– Ради Бога! – взмолился я. – Две минуты!
– …Вот я и подумал, – как ни в чём не бывало продолжил Фандорин. – А что если хозяин не хотел, чтобы домочадцы слышали, какую именно мелодию он исполняет чаще всего? Это предположение и вывело меня прямиком к моей г-гипотезе. – Он открыл крышку инструмента, провёл рукой по белым и чёрным клавишам. – Вот она: в записке закодировано чередование клавиш, на которые нужно нажимать, чтобы тайник открылся. Вероятно, Люпен не знает нот (как впрочем, и я), потому и обозначил клавиши по номерам и цвету. Белые – это «b», то есть blanc, a чёрная – «n», то есть noir. Ну что, проверим?

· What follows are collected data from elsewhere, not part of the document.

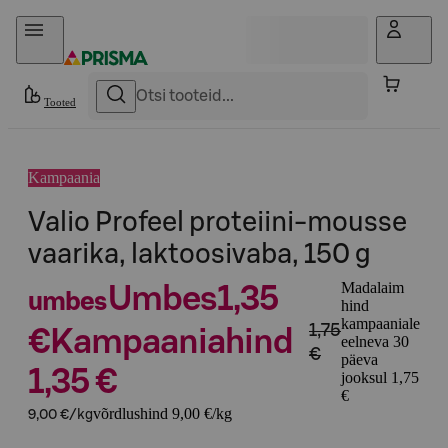
Otse sisu juurde
Tooted
Kampaania
Valio Profeel proteiini-mousse
vaarika, laktoosivaba, 150 g
Madalaim
Umbes
1,35
umbes
hind
kampaaniale
1,75
€
Kampaaniahind
eelneva 30
€
päeva
1,35 €
jooksul 1,75
€
võrdlushind 9,00 €/kg
9,00 €/kg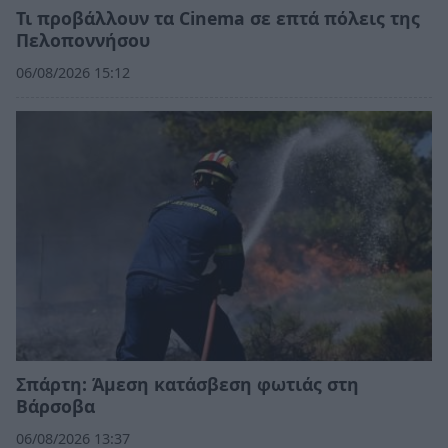
Τι προβάλλουν τα Cinema σε επτά πόλεις της
Πελοποννήσου
06/08/2026 15:12
Σπάρτη: Άμεση κατάσβεση φωτιάς στη
Βάρσοβα
06/08/2026 13:37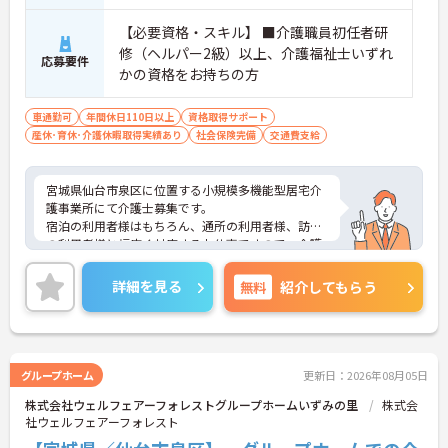
しやすく、初任者研修や実務者研修からでも着実に
専門性を高められます
【必要資格・スキル】 ■介護職員初任者研
＜残業月7時間以下で身体の負担を軽減！＞
修（ヘルパー2級）以上、介護福祉士いずれ
・常勤で働くスタッフの比率が90パーセント以上と
応募要件
かの資格をお持ちの方
高く、急なシフト変更や無理な長時間勤務が発生し
にくい人員体制です
・訪問スケジュールに沿って施設内でのケアを行う
車通勤可
年間休日110日以上
資格取得サポート
ため、月平均の残業時間は5時間から7時間程度とか
産休･育休･介護休暇取得実績あり
社会保険完備
交通費支給
なり少なめに抑えられます
・夜勤明けの翌日は原則としてお休みとなるシフト
編成が組まれており、しっかりと休息を取りながら
宮城県仙台市泉区に位置する小規模多機能型居宅介
長期的な就業が可能です
護事業所にて介護士募集です。
＜評価制度でキャリアアップ＞
宿泊の利用者様はもちろん、通所の利用者様、訪問
・介護福祉士や初任者研修などの資格や実務経験、
の利用者様と幅広く対応するお仕事ですので、介護
夜勤回数がしっかりと給与に反映されるためモチベ
士としてのスキル幅を自然と広げることができま
ーションを維持できます
す！
詳細を見る
無料
紹介してもらう
・年次を問わずリーダーや主任などのマネジメント
お休み多め・残業少なめの環境でワークライフバラ
職へ昇格する事例も多数あり、腰を据えて長期的な
ンスの両立を実現できます。
キャリア形成が可能です
ご興味のある方には、面接対策ポイントなど、さら
に詳細をお話いたしますので、お気軽にご相談くだ
さい。
グループホーム
更新日：2026年08月05日
株式会社ウェルフェアーフォレストグループホームいずみの里
株式会
社ウェルフェアーフォレスト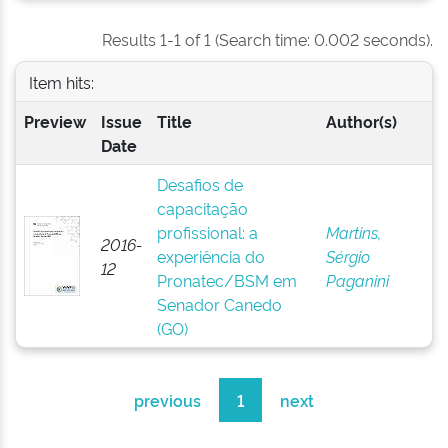
Results 1-1 of 1 (Search time: 0.002 seconds).
Item hits:
Preview
Issue
Title
Author(s)
Date
Desafios de
capacitação
profissional: a
Martins,
2016-
experiência do
Sérgio
12
Pronatec/BSM em
Paganini
Senador Canedo
(GO)
previous
1
next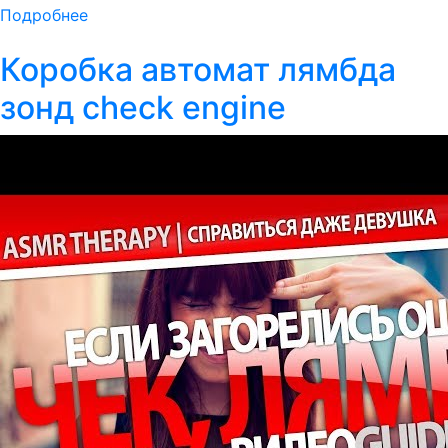
Подробнее
Коробка автомат лямбда
зонд check engine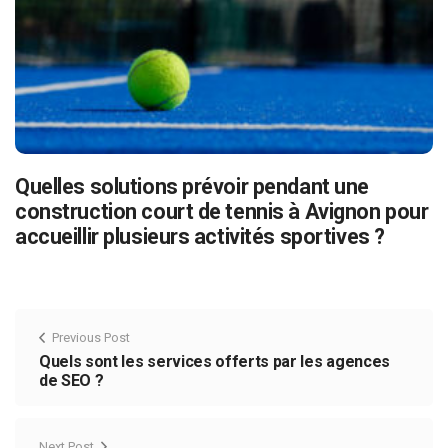
Quelles solutions prévoir pendant une
construction court de tennis à Avignon pour
accueillir plusieurs activités sportives ?
Previous Post
Quels sont les services offerts par les agences
de SEO ?
Next Post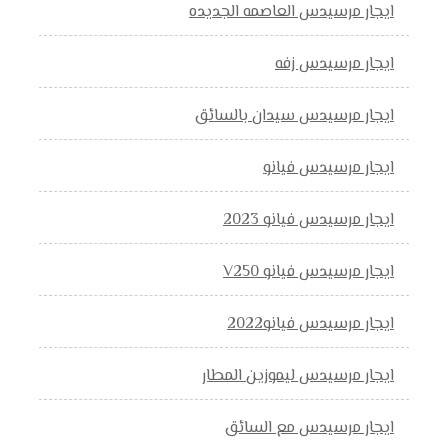
ايجار مرسيدس العاصمه الجديده
ايجار مرسيدس زفه
ايجار مرسيدس سيدان بالسائق
ايجار مرسيدس فيانو
ايجار مرسيدس فيانو 2023
ايجار مرسيدس فيانو V250
ايجار مرسيدس فيانو2022
ايجار مرسيدس ليموزين المطار
ايجار مرسيدس مع السائق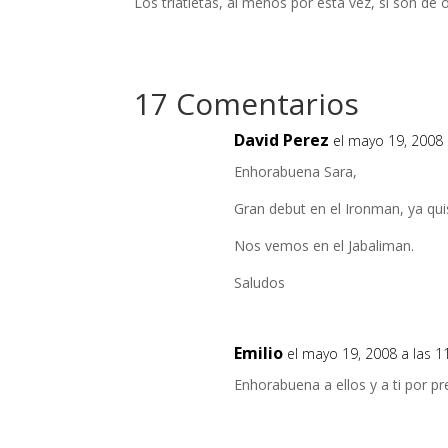
Los triatletas, al menos por esta vez, si son de 
17 Comentarios
David Perez
el mayo 19, 2008 
Enhorabuena Sara,
Gran debut en el Ironman, ya qu
Nos vemos en el Jabaliman.
Saludos
Emilio
el mayo 19, 2008 a las 
Enhorabuena a ellos y a ti por pr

Он открыл блокнот, где у него был записан шифр. До полуночи оставалась минута.
– Постойте, – остановил русского Холмс. – А что это за мелодия, вы догадались?
– Чёрт бы вас побрал, Холмс! – заорал я во всё горло. – Надо же ещё и механизм отключить! Дайте сюда!
Я вырвал у Фандорина листок и стал жать на клавиши.
– Вероятно, она как-то связана с «Мефистофелем», – задумчиво предположил русский. – В каком году написана опера «Фауст»?
– Великолепно, коллега! Премьера «Фауста» состоялась как раз в 1860-м, незадолго до гибели дез Эссара-отца. Это была самая модная опера сезона. Партитура продавалась лучше, чем бульварные романы.
Когда-то давным-давно я немного учился музыке, но из-за этих проклятых меломанов сбился, пришлось начинать заново.
«24 blanc, 25 blanc, 18 noir, 24 blanc, 25 blanc, 23 blanc, 24 blanc».
24-ая белая – это «до» в тональности «до минор», потом «ре», «ми бемоль», «до», «ре», «си», «до».
У Фандорина в кармане звякнул «брегет», готовясь отбить полночь. Холмс подпел дребезжащему органу:
–
Вся дубовая панель позади органа, которую я во время обхода и щупал, и простукивал, но в которой не обнаружил ничего подозрительного, отъехала в сторону – ровно на шестом ударе часов.
Открылась большая тёмная ниша или, если угодно, маленькая каморка. Фандорин посветил в неё фонариком.
Судя по пыли на полу, ещё недавно там стояло нечто прямоугольное, но теперь тайник был пуст.
Если не считать аккуратно сложенного листка бумаги.
Люблю, когда падает снег. Наверное, за годы жизни в России я стал наполовину русским. Вот ведь странно: в Америке я прожил почти столько же, но американцем себя не чувствую. Хотя что ж тут удивительного? Господин часто говорит, что мы с ним находимся в долгом странствии и однажды непременно вернёмся домой, навсегда.